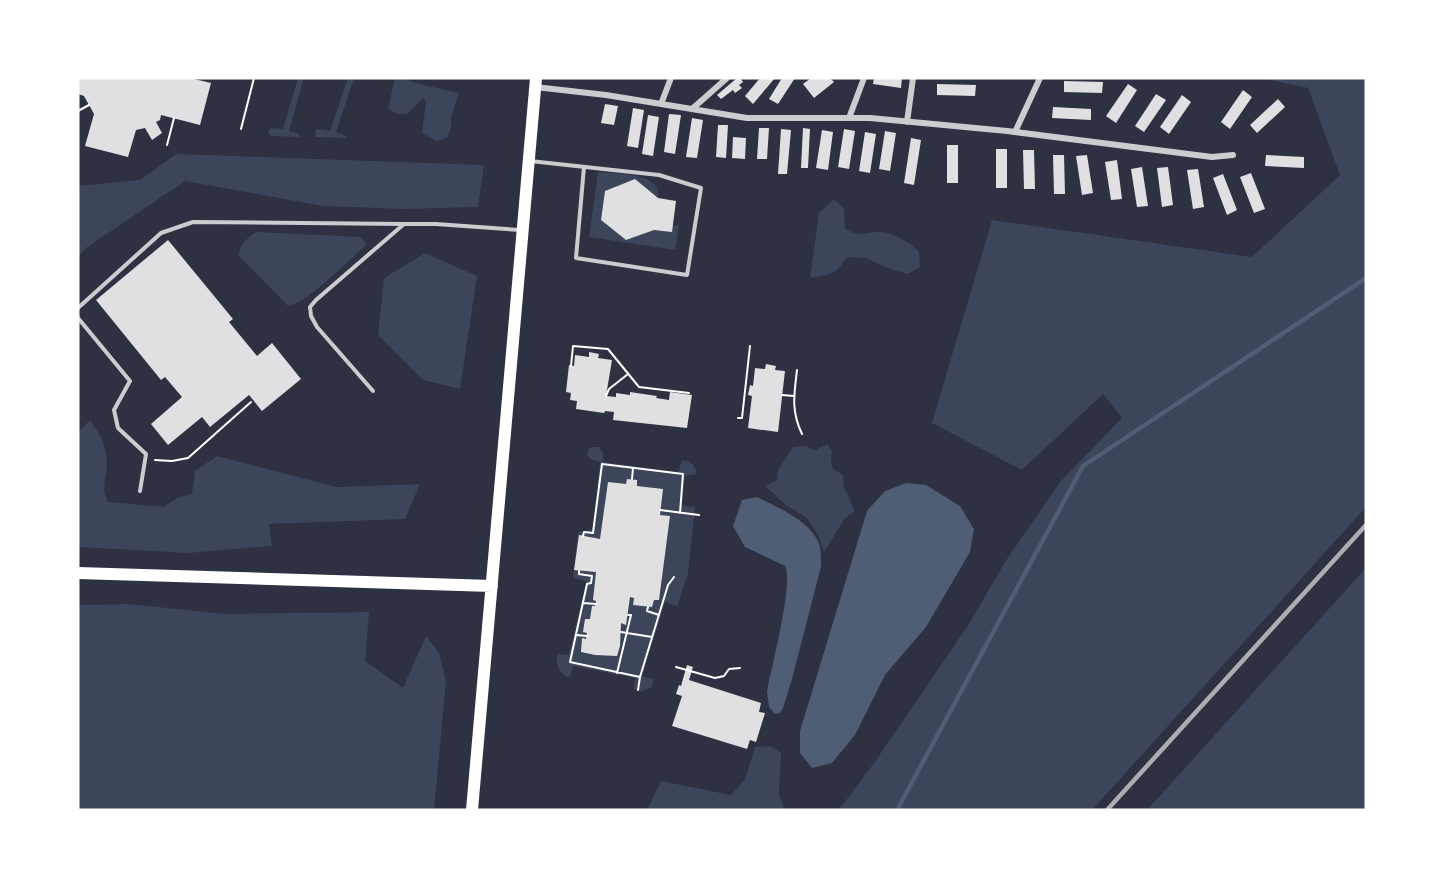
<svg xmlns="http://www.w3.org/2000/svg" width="1444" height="888" font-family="Jost,sans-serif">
	<rect width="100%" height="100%" fill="#2d3142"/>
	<path fill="#3c4559" d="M298,78H304L289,131L299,134L300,137L270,136L268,132L271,128L283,129Z
		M348,78H354L336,132L346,136V138L315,137L316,129L330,131Z
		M395,78H404L415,83L459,93L451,117V128L447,138L437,141L422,133L426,102L423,98L407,114H398L388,109Z
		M1260,78H1366V507L1092,810H833L841,807L874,763L969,624L1005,562L1060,482L1122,418L1103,394L1022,470L932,423L992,220L1252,257L1340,175L1308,88Z
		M176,154L484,165L478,207L404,209L323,206L185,181L86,248L78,257V186L140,180Z
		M598,172C615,174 663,172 658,198L635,179L605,191L601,220L626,240C641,235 662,223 679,226L675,250L589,237Z
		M834,199L844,209L845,229C864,238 862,232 881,232C896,233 908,243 919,251L920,267L908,274L890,269L866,258L847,257C834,276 832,274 810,278L819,213Z
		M257,232L360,237L367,244C349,260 310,301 288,306L239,256C239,246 247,237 257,232Z
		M425,253L477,276L460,389L423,380L378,335L384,278Z
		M90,420C100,434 107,446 107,464C107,479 100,488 108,502L164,507L177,498L192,494L195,471L217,456L337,487L420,484L405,519L269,524L272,546L188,553L78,547V432Z
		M827,444L832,451L831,459L833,469L843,475L844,487L855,511L845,518L824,552L818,535L807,518L787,506L765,486L777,480L778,470L793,447L804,446L816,450Z
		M592,447H599L603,453V462L678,472L682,460C691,461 695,465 697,474L685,476L682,505L695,507L688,574L677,606L665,602L642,676L654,679L652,687L643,691L635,690L634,688L635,678L573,666L571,675L567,677C559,673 554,662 558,654L569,655L586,582L573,577L578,532L592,530L600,462L590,459L587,455L589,448Z
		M1366,568L1365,810H1147Z
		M129,604L225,614L369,612L365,661L403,688L426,636L439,653L446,681L434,810H78V605Z
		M770,746L781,753L779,794L784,808L791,810H647L661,781L731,795L745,779L755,747Z"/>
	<path fill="#4f5d75" d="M906,483L926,485L960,506L974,529L970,552L926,627L885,675L855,735L832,763L812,768L800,753V731L867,511L885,491Z
		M757,497C777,507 809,520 819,543C821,550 821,559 821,567L792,679L783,708L780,713L775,714L769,707L767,692C771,668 794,583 785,566L745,547L733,526L742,500Z"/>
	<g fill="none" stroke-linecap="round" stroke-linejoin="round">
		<path stroke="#4f5d75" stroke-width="4.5" d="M897,810L1083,466L1366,278"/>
	</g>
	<path fill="#e0e0e3" d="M78,78H190L211,83L200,125L161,115L160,120L156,122L162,133L152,140L145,128L136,130L128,157L85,146L94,114L84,96L78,94Z
		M737,78H740L743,82L739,85L742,88L735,93L733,90L721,99L717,95Z
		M760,78H775L753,104L745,96Z
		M782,78H795L778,104L769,99Z
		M811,78H830L834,82L814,98L803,84Z
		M874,78H902L901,88L873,84Z
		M1064,81L1103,82L1102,93L1064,92Z
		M937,84L976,85L975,96L937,95Z
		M1128,84L1137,90L1116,123L1106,116Z
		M1243,90L1252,97L1230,129L1221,122Z
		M1156,94L1166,100L1144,132L1135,126Z
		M1182,95L1191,102L1169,134L1160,127Z
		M1278,99L1285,107L1257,133L1250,125Z
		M605,104L618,106L614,125L601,123Z
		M1053,107L1091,109V120L1052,118Z
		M633,108L644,110L638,148L627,146Z
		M669,114L681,115L675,154L664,152Z
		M648,115L659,117L653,156L642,154Z
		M692,118L703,120L697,158L686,157Z
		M718,125H728L726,158L716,157Z
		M759,128H769L767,159H757Z
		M803,128L810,129L808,168H801Z
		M781,129L791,130L787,174H778Z
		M844,129L855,131L849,169L838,167Z
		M822,130L833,132L828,170L816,168Z
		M885,131L896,133L890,171L879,169Z
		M865,132L876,134L870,173L859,171Z
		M733,137L746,138L745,159L732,158Z
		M911,138L921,140L914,185L904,183Z
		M947,145H958V183H947Z
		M996,149H1007V188H996Z
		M1023,150H1034L1035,189H1024Z
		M1053,155H1064L1065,194H1054Z
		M1087,155L1093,193L1082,195L1076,156Z
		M1266,155L1304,157V168L1265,166Z
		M1117,160L1122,199L1111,200L1105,162Z
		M1142,167L1148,206L1137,207L1131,169Z
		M1168,167L1173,205L1162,207L1157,168Z
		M1198,169L1204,207L1193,209L1187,170Z
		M1251,173L1265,209L1254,213L1240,177Z
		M1223,174L1237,210L1227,215L1213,178Z
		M635,179L658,198L676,201L672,232L654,230L626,240L601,220L605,191Z
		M168,240L233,319L229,322L257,356L272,343L301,379L262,411L249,395L210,427L202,417L168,445L151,424L182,397L165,377L161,380L96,300Z
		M589,352L599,354L598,358L612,360L606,396L616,397V393L630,395V392L657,396L656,398L669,400L670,392L692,395L687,428L613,420L614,412L605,411L604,413L576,409L577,401L570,400L571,393L566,392L569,365L574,366L575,355L589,357Z
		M766,364L776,366L775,370L785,371L778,432L748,428L752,396L748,395L750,385L753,386L755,368L765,369Z
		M627,479L637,480V486L663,489L660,515L670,516L659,600H654L652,607L633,605L634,598L630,597L626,625L621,623L620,646L617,656L595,655L581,652L582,638L586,639L587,633L583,632L585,619H590L592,606H595L596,604V601L593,600L596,572L574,570L579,535L600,539L608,482L626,484Z
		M687,665L693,667L689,680L761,703L759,712L765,713L756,742L750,740L747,749L672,726L682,696L676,694L679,685L681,686Z"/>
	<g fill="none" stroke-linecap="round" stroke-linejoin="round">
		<path stroke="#fff" stroke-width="2" d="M78,111L89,105
			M241,129L254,78
			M167,145L174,118
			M571,366L573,346L608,349L639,387L689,393
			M797,370C794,395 791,411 802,434
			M782,395L794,396
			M606,396L609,389L628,374
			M738,418H742L750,346
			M155,460L172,461L188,458L251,402
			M632,479L633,468
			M660,510L699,515
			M583,536L584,532L593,533L602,464L683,474L680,513
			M579,571V574L592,576L591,583L587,584L570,662L640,677L668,585L674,577
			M583,603L596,604
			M648,607L647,611L659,615
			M621,632L652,637
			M576,635L587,636
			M676,667L715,678L724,676L729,669L740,668
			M617,673L631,615H628
			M638,690L640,677"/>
		<path stroke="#caccd0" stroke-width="4" d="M530,161L659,175L701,188L687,275L576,258L584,167
			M78,308L161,233L193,222L404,224
			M78,318L130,381L114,410L118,428L146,454L140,491
			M373,391L317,327L311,316L310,307L316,300L404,224H436L520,230"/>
		<path stroke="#caccd0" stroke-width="6" d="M535,87L606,95L747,118H870L1007,131L1212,157L1233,155
			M661,104L671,78
			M692,109L727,78
			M849,118L864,78
			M907,122L913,78
			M1015,132L1040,78"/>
		<path stroke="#fff" stroke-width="12" d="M78,573L492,586
			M472,810L536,78"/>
		<path stroke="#abadb3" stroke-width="4.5" d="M1107,810L1366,525"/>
	</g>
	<rect width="1444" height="888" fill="none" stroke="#ffffff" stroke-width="159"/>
</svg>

◆ ◆ ◆ ◆ ◆

What to do
Everything in the records above should come back word for word, except the pictures.

Exercise output
<svg xmlns="http://www.w3.org/2000/svg" width="1444" height="888" font-family="Jost,sans-serif">
	<rect width="100%" height="100%" fill="#2d3142"/>
	<path fill="#3c4559" d="M298,78H304L289,131L299,134L300,137L270,136L268,132L271,128L283,129Z
		M348,78H354L336,132L346,136V138L315,137L316,129L330,131Z
		M395,78H404L415,83L459,93L451,117V128L447,138L437,141L422,133L426,102L423,98L407,114H398L388,109Z
		M1260,78H1366V507L1092,810H833L841,807L874,763L969,624L1005,562L1060,482L1122,418L1103,394L1022,470L932,423L992,220L1252,257L1340,175L1308,88Z
		M176,154L484,165L478,207L404,209L323,206L185,181L86,248L78,257V186L140,180Z
		M598,172C615,174 663,172 658,198L635,179L605,191L601,220L626,240C641,235 662,223 679,226L675,250L589,237Z
		M834,199L844,209L845,229C864,238 862,232 881,232C896,233 908,243 919,251L920,267L908,274L890,269L866,258L847,257C834,276 832,274 810,278L819,213Z
		M257,232L360,237L367,244C349,260 310,301 288,306L239,256C239,246 247,237 257,232Z
		M425,253L477,276L460,389L423,380L378,335L384,278Z
		M90,420C100,434 107,446 107,464C107,479 100,488 108,502L164,507L177,498L192,494L195,471L217,456L337,487L420,484L405,519L269,524L272,546L188,553L78,547V432Z
		M827,444L832,451L831,459L833,469L843,475L844,487L855,511L845,518L824,552L818,535L807,518L787,506L765,486L777,480L778,470L793,447L804,446L816,450Z
		M592,447H599L603,453V462L678,472L682,460C691,461 695,465 697,474L685,476L682,505L695,507L688,574L677,606L665,602L642,676L654,679L652,687L643,691L635,690L634,688L635,678L573,666L571,675L567,677C559,673 554,662 558,654L569,655L586,582L573,577L578,532L592,530L600,462L590,459L587,455L589,448Z
		M1366,568L1365,810H1147Z
		M129,604L225,614L369,612L365,661L403,688L426,636L439,653L446,681L434,810H78V605Z
		M770,746L781,753L779,794L784,808L791,810H647L661,781L731,795L745,779L755,747Z"/>
	<path fill="#4f5d75" d="M906,483L926,485L960,506L974,529L970,552L926,627L885,675L855,735L832,763L812,768L800,753V731L867,511L885,491Z
		M757,497C777,507 809,520 819,543C821,550 821,559 821,567L792,679L783,708L780,713L775,714L769,707L767,692C771,668 794,583 785,566L745,547L733,526L742,500Z"/>
	<g fill="none" stroke-linecap="round" stroke-linejoin="round">
		<path stroke="#4f5d75" stroke-width="4.5" d="M897,810L1083,466L1366,278"/>
	</g>
	<path fill="#e0e0e3" d="M78,78H190L211,83L200,125L161,115L160,120L156,122L162,133L152,140L145,128L136,130L128,157L85,146L94,114L84,96L78,94Z
		M737,78H740L743,82L739,85L742,88L735,93L733,90L721,99L717,95Z
		M760,78H775L753,104L745,96Z
		M782,78H795L778,104L769,99Z
		M811,78H830L834,82L814,98L803,84Z
		M874,78H902L901,88L873,84Z
		M1064,81L1103,82L1102,93L1064,92Z
		M937,84L976,85L975,96L937,95Z
		M1128,84L1137,90L1116,123L1106,116Z
		M1243,90L1252,97L1230,129L1221,122Z
		M1156,94L1166,100L1144,132L1135,126Z
		M1182,95L1191,102L1169,134L1160,127Z
		M1278,99L1285,107L1257,133L1250,125Z
		M605,104L618,106L614,125L601,123Z
		M1053,107L1091,109V120L1052,118Z
		M633,108L644,110L638,148L627,146Z
		M669,114L681,115L675,154L664,152Z
		M648,115L659,117L653,156L642,154Z
		M692,118L703,120L697,158L686,157Z
		M718,125H728L726,158L716,157Z
		M759,128H769L767,159H757Z
		M803,128L810,129L808,168H801Z
		M781,129L791,130L787,174H778Z
		M844,129L855,131L849,169L838,167Z
		M822,130L833,132L828,170L816,168Z
		M885,131L896,133L890,171L879,169Z
		M865,132L876,134L870,173L859,171Z
		M733,137L746,138L745,159L732,158Z
		M911,138L921,140L914,185L904,183Z
		M947,145H958V183H947Z
		M996,149H1007V188H996Z
		M1023,150H1034L1035,189H1024Z
		M1053,155H1064L1065,194H1054Z
		M1087,155L1093,193L1082,195L1076,156Z
		M1266,155L1304,157V168L1265,166Z
		M1117,160L1122,199L1111,200L1105,162Z
		M1142,167L1148,206L1137,207L1131,169Z
		M1168,167L1173,205L1162,207L1157,168Z
		M1198,169L1204,207L1193,209L1187,170Z
		M1251,173L1265,209L1254,213L1240,177Z
		M1223,174L1237,210L1227,215L1213,178Z
		M635,179L658,198L676,201L672,232L654,230L626,240L601,220L605,191Z
		M168,240L233,319L229,322L257,356L272,343L301,379L262,411L249,395L210,427L202,417L168,445L151,424L182,397L165,377L161,380L96,300Z
		M589,352L599,354L598,358L612,360L606,396L616,397V393L630,395V392L657,396L656,398L669,400L670,392L692,395L687,428L613,420L614,412L605,411L604,413L576,409L577,401L570,400L571,393L566,392L569,365L574,366L575,355L589,357Z
		M766,364L776,366L775,370L785,371L778,432L748,428L752,396L748,395L750,385L753,386L755,368L765,369Z
		M627,479L637,480V486L663,489L660,515L670,516L659,600H654L652,607L633,605L634,598L630,597L626,625L621,623L620,646L617,656L595,655L581,652L582,638L586,639L587,633L583,632L585,619H590L592,606H595L596,604V601L593,600L596,572L574,570L579,535L600,539L608,482L626,484Z
		M687,665L693,667L689,680L761,703L759,712L765,713L756,742L750,740L747,749L672,726L682,696L676,694L679,685L681,686Z"/>
	<g fill="none" stroke-linecap="round" stroke-linejoin="round">
		<path stroke="#fff" stroke-width="2" d="M78,111L89,105
			M241,129L254,78
			M167,145L174,118
			M571,366L573,346L608,349L639,387L689,393
			M797,370C794,395 791,411 802,434
			M782,395L794,396
			M606,396L609,389L628,374
			M738,418H742L750,346
			M155,460L172,461L188,458L251,402
			M632,479L633,468
			M660,510L699,515
			M583,536L584,532L593,533L602,464L683,474L680,513
			M579,571V574L592,576L591,583L587,584L570,662L640,677L668,585L674,577
			M583,603L596,604
			M648,607L647,611L659,615
			M621,632L652,637
			M576,635L587,636
			M676,667L715,678L724,676L729,669L740,668
			M617,673L631,615H628
			M638,690L640,677"/>
		<path stroke="#caccd0" stroke-width="4" d="M530,161L659,175L701,188L687,275L576,258L584,167
			M78,308L161,233L193,222L404,224
			M78,318L130,381L114,410L118,428L146,454L140,491
			M373,391L317,327L311,316L310,307L316,300L404,224H436L520,230"/>
		<path stroke="#caccd0" stroke-width="6" d="M535,87L606,95L747,118H870L1007,131L1212,157L1233,155
			M661,104L671,78
			M692,109L727,78
			M849,118L864,78
			M907,122L913,78
			M1015,132L1040,78"/>
		<path stroke="#fff" stroke-width="12" d="M78,573L492,586
			M472,810L536,78"/>
		<path stroke="#abadb3" stroke-width="4.5" d="M1107,810L1366,525"/>
	</g>
	<rect width="1444" height="888" fill="none" stroke="#ffffff" stroke-width="159"/>
</svg>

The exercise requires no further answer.